Bunu çok hızlı ilerleyen ve sürekli hızlanan bir yürüyüş bandındaymışsınız gibi düşünün. Hızını küçük bir çentik seviyesinde düşürmeye çalışırken yürüyüş bandının uçuruma doğru hızlanarak ilerlediğini düşünün. Bu bahsettiğimiz yürüyüş bandı kapitalist-emperyalist sistemdir. Ve bütün iyi niyetlere rağmen iklim reformlarının illüzyonal programı bu sistemin ölümcül kavrayışını geciktirmeye yarayabilir. Bu eforlar ile artışı engellenen her CO2 artışına karşı bu sistem bunun iki katı CO2 salınımı yapıyor. Gerçekten sınırlarına takılıp kalmamız gereken, zamanımızı harcamamız gereken şey bu mudur?
Hadi gerçekliğe bir bakalım: Sadece dünyadaki emperyalist sistemin geniş eğim çizgisine bir bakalım. Birleşmiş Milletlerin, Glasgow Zirvesi arifesinde yayınladığı rapor ABD de dahil olmak üzere dünyadaki en büyük 15 fosil yakıt üreticisi ülkelerin madencilik ve sondaj planlarının 2030 yılı itibariyle eğer devletler ısınmayı 1.5 dereceye fikslemek istiyorlarsa (pre-endüstriyel seviye) üretecekleri petrol, gaz ve kömür miktarının normalin iki katı olduğunu söylüyorlar.
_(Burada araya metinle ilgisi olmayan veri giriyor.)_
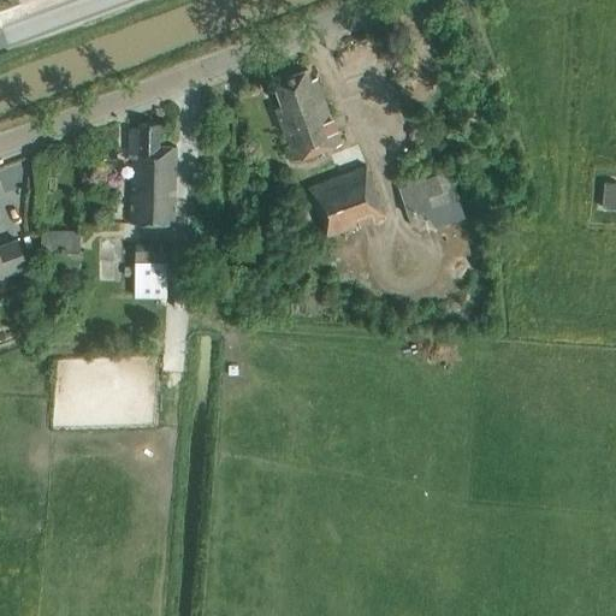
[(295,163),(325,150),(341,146),(317,80),(309,82),(306,71),(273,83),(283,107),(276,110),(295,163)]
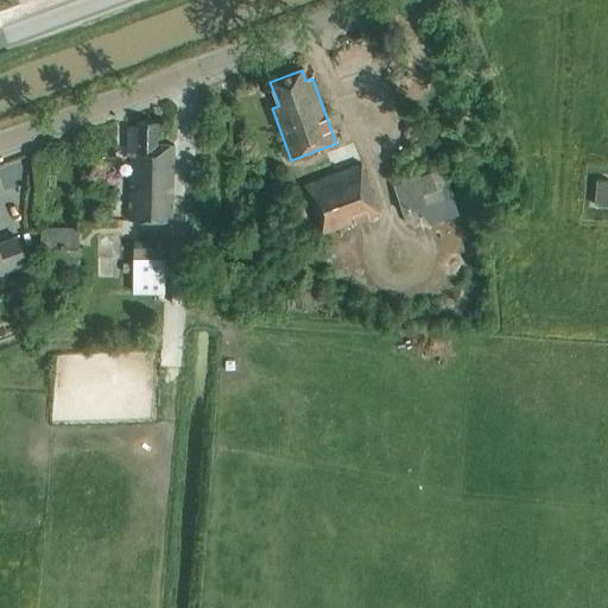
[(128,152),(128,221),(171,222),(173,145),(156,145),(157,124),(138,124),(138,128),(127,128),(126,152),(128,152)]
Bir yandan emperyalist “dünya liderleri”, “net sıfır karbon emisyonu” iddialarıyla birbirlerine düşerlerken işin gerçekliği budur.
Ve böylesi bir zamanda, insanlığın varoluşsal bir krizle karşı karşıya olduğu bu durumda yapılması gereken “bu sistem içerisinde reformlara” yönelmek, bu kurallara ve yöneticilerine tabi olmak mı olmalıdır? Bütün bunlar tam da böylesi bir zamanda ABD’de objektif olarak bir devrim için atılımın mümkün olduğu bir zamanda vuku bulmaktadır! Devrimci komünistlerin (revcoms) Devrim için Bir Çağrı’da analiz ettikleri üzere:
“Devrim her durumda mümkün değildir, genellikle yalnızca ender zamanlarda ve durumlarda, özellikle de böylesi güçlü bir ülkede mümkündür. Bu, o ender zamanlardan ve durumlardan biridir. Bu sistemin başı beladadır, kolay ve kalıcı çözümleri olmayan krize ve çatışmalara kapılmış durumdadır. Bu sistemin işleyişi, ülkenin her yanında bu sistem altında çözülemeyecek derin bölünmelere yol açmıştır. Toplum parçalanmaktadır. Yönetenler kendi aralarında şiddetli bir kavgaya hapsolmuşlardır ve geçmişte olduğu gibi şeyleri bir arada tutamazlar”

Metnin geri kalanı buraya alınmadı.